- Opening Delimiter -

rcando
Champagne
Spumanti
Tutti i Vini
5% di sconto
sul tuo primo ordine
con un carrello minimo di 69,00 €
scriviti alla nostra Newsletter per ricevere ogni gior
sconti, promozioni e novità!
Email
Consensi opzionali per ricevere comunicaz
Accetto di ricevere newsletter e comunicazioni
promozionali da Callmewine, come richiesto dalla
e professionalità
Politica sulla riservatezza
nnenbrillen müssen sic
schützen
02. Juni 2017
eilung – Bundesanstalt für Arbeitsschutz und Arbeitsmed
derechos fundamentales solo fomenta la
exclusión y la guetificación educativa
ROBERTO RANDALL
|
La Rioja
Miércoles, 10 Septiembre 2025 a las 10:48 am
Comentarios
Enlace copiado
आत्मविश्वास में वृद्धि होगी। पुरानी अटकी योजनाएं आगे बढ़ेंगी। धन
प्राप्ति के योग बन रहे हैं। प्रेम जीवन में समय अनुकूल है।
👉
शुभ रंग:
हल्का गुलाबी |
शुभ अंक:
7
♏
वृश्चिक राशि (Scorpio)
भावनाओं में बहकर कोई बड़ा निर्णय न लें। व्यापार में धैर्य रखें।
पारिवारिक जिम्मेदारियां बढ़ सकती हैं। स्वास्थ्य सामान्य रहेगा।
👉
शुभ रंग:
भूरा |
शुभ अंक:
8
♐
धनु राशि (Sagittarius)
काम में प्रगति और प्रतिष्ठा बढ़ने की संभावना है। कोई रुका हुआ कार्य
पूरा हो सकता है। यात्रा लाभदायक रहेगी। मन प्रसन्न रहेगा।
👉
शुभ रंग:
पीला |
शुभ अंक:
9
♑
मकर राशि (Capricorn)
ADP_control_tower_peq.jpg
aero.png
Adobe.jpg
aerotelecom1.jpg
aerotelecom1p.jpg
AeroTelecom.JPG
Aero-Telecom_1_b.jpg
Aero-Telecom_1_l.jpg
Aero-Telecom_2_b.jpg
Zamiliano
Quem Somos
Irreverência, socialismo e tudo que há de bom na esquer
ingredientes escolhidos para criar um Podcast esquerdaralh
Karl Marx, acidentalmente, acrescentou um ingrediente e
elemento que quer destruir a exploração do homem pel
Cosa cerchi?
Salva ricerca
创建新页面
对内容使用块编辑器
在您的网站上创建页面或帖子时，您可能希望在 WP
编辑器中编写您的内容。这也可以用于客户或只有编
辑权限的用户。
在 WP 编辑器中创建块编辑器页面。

- Closing Delimiter -
- Opening Delimiter -

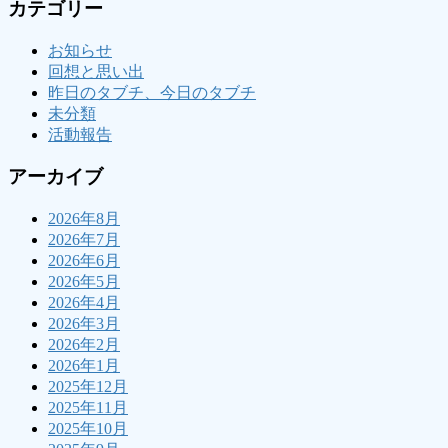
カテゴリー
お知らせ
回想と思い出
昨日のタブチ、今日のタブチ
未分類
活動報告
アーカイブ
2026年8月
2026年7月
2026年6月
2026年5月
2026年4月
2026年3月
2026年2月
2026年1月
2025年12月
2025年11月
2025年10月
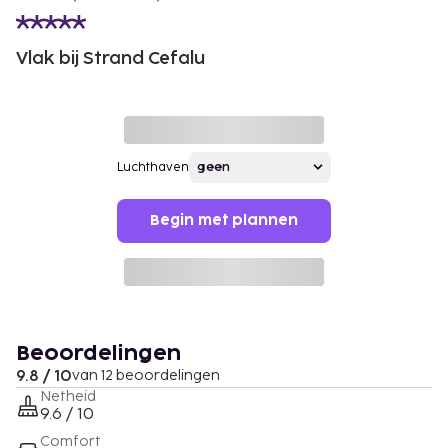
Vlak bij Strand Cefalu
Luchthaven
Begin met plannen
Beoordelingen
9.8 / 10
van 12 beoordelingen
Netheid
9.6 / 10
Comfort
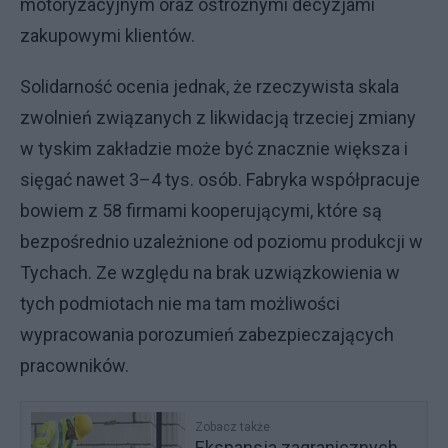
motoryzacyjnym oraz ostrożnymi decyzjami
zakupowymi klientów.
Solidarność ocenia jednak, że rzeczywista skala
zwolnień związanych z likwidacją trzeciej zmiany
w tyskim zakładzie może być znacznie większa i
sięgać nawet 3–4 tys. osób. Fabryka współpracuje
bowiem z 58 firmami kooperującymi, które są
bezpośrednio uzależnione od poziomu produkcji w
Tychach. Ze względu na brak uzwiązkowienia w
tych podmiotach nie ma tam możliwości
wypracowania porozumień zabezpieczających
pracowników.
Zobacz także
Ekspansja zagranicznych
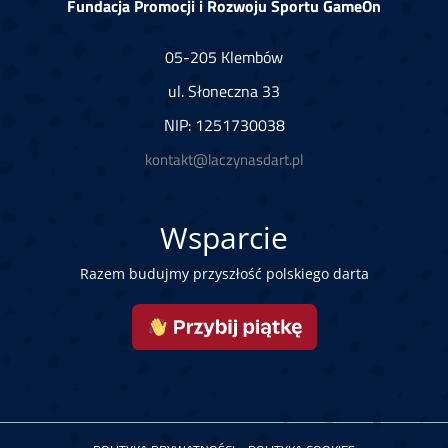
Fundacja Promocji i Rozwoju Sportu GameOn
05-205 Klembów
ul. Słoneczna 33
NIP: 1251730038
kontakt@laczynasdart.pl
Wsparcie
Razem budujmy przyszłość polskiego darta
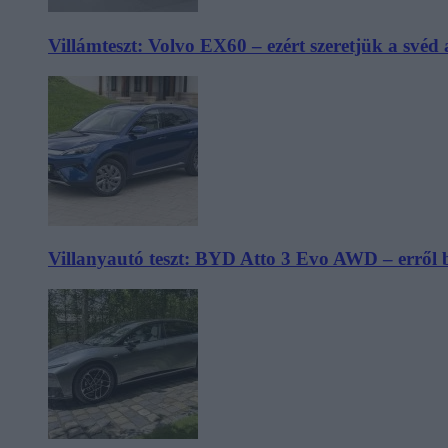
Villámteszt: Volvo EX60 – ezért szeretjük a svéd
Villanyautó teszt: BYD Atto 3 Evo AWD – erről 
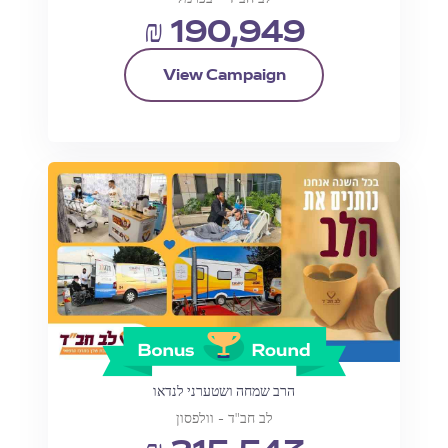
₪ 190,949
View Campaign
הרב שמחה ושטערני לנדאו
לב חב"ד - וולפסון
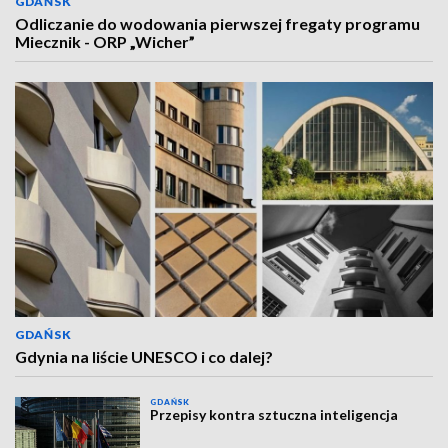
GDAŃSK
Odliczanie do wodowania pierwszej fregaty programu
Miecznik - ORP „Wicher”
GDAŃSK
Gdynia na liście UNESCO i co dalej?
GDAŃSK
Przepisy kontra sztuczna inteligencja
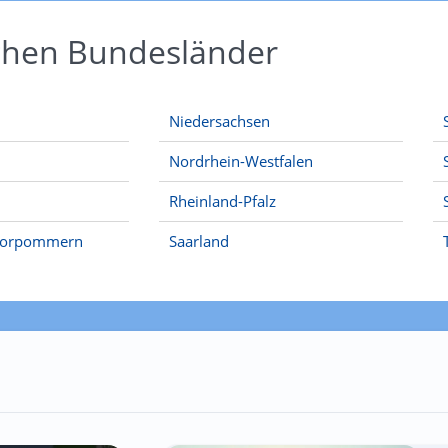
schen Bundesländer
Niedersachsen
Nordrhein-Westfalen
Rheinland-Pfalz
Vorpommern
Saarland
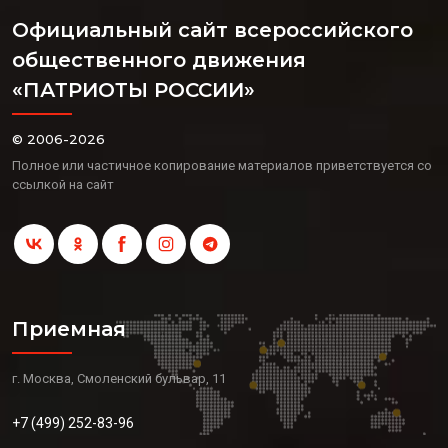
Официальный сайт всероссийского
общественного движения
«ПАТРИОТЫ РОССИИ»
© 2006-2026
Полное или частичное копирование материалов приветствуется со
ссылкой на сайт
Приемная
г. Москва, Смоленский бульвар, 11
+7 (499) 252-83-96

- Closing Delimiter -

§ Task objective: In the rows, take the part that opens with the line containing "Villámteszt: Volvo EX60" and closes with the line containing "Przepisy kontra sztuczna inteligencja", and write it out again with every "GDAŃSK" changed to "GDYNIA" and nothing else altered. Leave the pictures out.

§ Answer to the problem:
Villámteszt: Volvo EX60 – ezért szeretjük a svéd
Villanyautó teszt: BYD Atto 3 Evo AWD – erről 
₪ 190,949
View Campaign
הרב שמחה ושטערני לנדאו
לב חב"ד - וולפסון
GDYNIA
Odliczanie do wodowania pierwszej fregaty programu
Miecznik - ORP „Wicher”
GDYNIA
Gdynia na liście UNESCO i co dalej?
GDYNIA
Przepisy kontra sztuczna inteligencja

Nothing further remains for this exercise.